2007-07-06 23:55:19 | 行ったもの(美術館・見仏)
○Bunkamuraザ・ミュージアム 『プラハ国立美術館展-ルーベンスとブリューゲルの時代』

http://www.bunkamura.co.jp/shokai/museum/index.html

 上野の「パルマ」展の翌日、興が乗って、また西洋絵画を見に出かけた。本展は、プラハ国立美術館が所蔵する作品の中から、ルーベンスとブリューゲルに代表される、17世紀フランドルの画家たちに焦点をあてたもの。ルーベンスはバロック芸術を代表する画家の一人で、躍動感溢れるダイナミックな作風が特徴。一方、ピーテル・ブリューゲルら「ブリューゲル・ファミリー」は、農民の風俗、田園の情景、静物画の秀作を数多く残した。

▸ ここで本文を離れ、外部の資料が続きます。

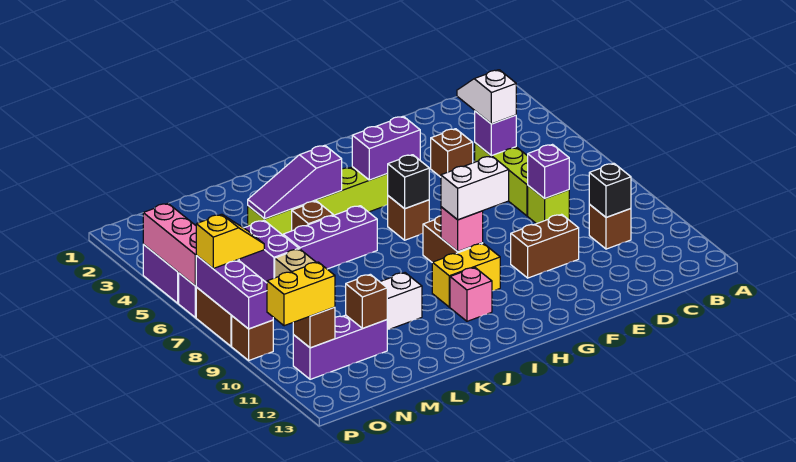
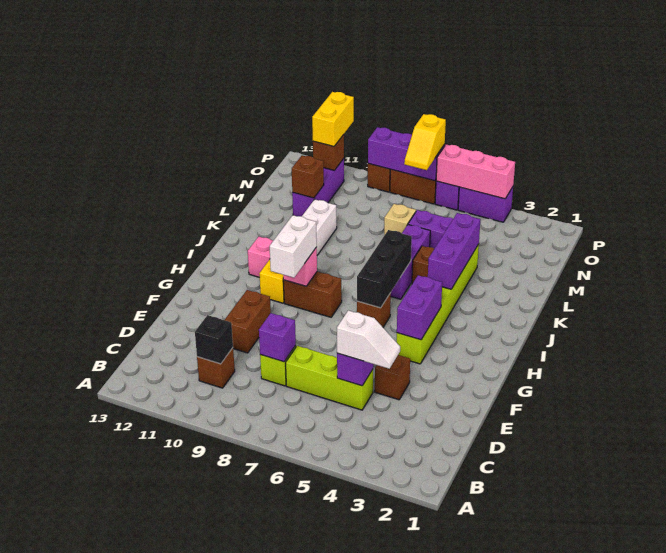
black 1x1 brick [387,155,429,209] -> black 1x3 brick [357,230,412,308]
purple 1x3 slope [248,145,342,219] -> purple 1x3 brick [428,213,480,289]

 私はどちらも好きだ。ルーベンスの宗教画やギリシア・ローマ神話を題材にした作品は、表面的な光彩・世俗的な美しさには溢れているけれど、高貴な精神性が希薄で、ちょっと辟易するところもある(「フランダースの犬」で、ネロ少年が最期に見たがったのがルーベンスの作品である、と知ったときは、正直、えええ~とがっかりした)。だが、ルーベンスの肖像画はいいと思う。徹底した世俗性(写実)が、作品の厚みとなり得ている。

 ブリューゲルは、農民風俗の背景として描かれる、静謐で神秘的な「森」の姿に強く惹かれる。東洋絵画とは、全く異質な自然が捉えられているように思う。だが、ダーフィット・テニールス(子)の『巡礼者のいる岩山』は、遠景の山、中景の大木、近景の岩、画面を斜めに横切る道と、そこを行く小さな人影という構成が、東洋の山水画そっくりで、ちょっとびっくりした。

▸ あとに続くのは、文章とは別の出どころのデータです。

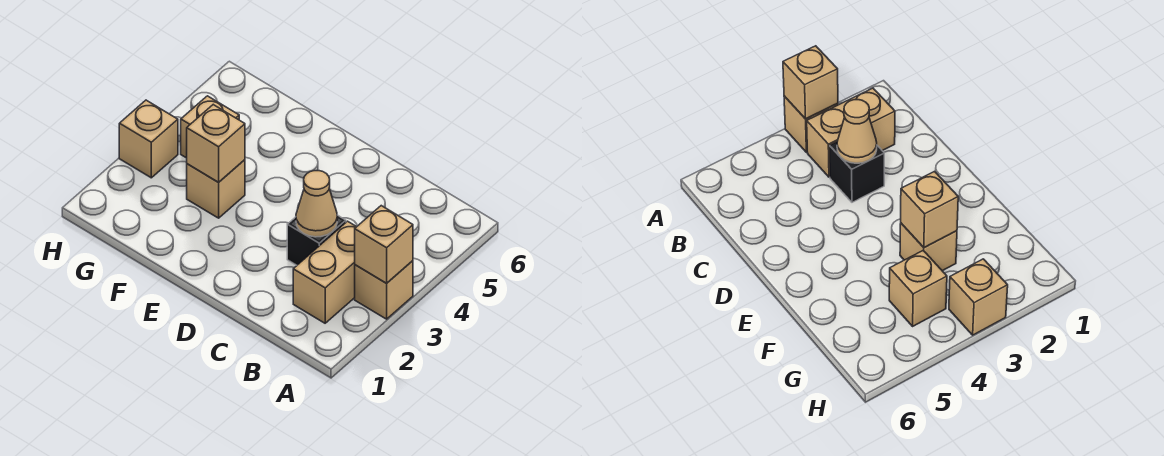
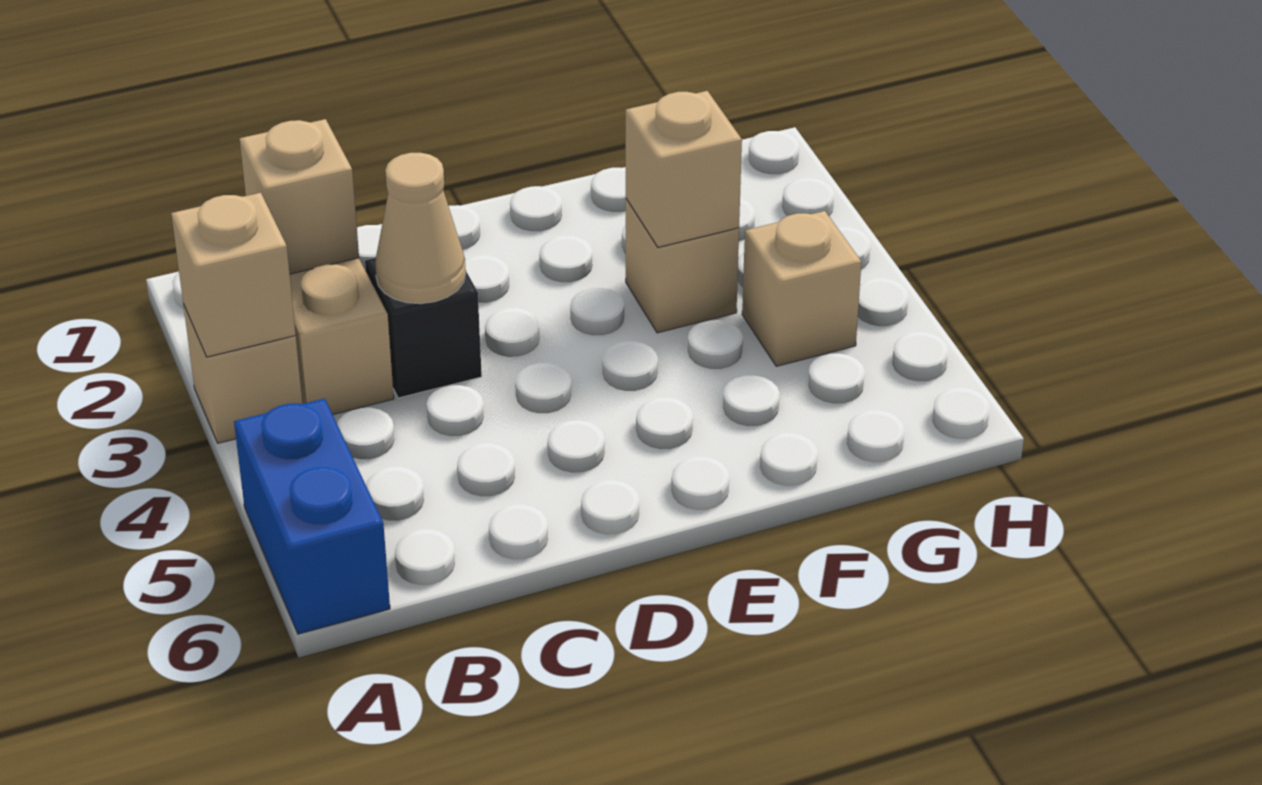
none -> blue 1x2 brick [234,399,390,634]
tan 1x1 brick [119,100,178,178] -> tan 1x1 brick moved to [240,119,359,274]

 フランドルの逸名画家による『バベルの塔』は嬉しかった。ブリューゲルにも同名の作品があるはずだが、ふだんは農民風俗を写実的に描いた画家たちが、どうしてこんな空想的なテーマを競って取り上げたのか、不思議に思う。青空を背景に、円柱などの装飾パーツを繰り返し積み重ね、建築物の巨大さを表現しようとしている。SFXのための、たとえばスターウォーズの設定画を思わせる。

 後半は博物画および静物画。腐りかけた果物、斑入り・虫食いの植物など、だんだん趣味が病んでくる。サヴェレィの『鳥のいる風景』は、ルドルフ2世の動物園を素材にしたとはいえ、一緒にいるはずのない鳥類を、これでもかとばかり同一画面に押し込めた図で、中国の『百鳥図』を思い出した(三の丸尚蔵館で見たもの)。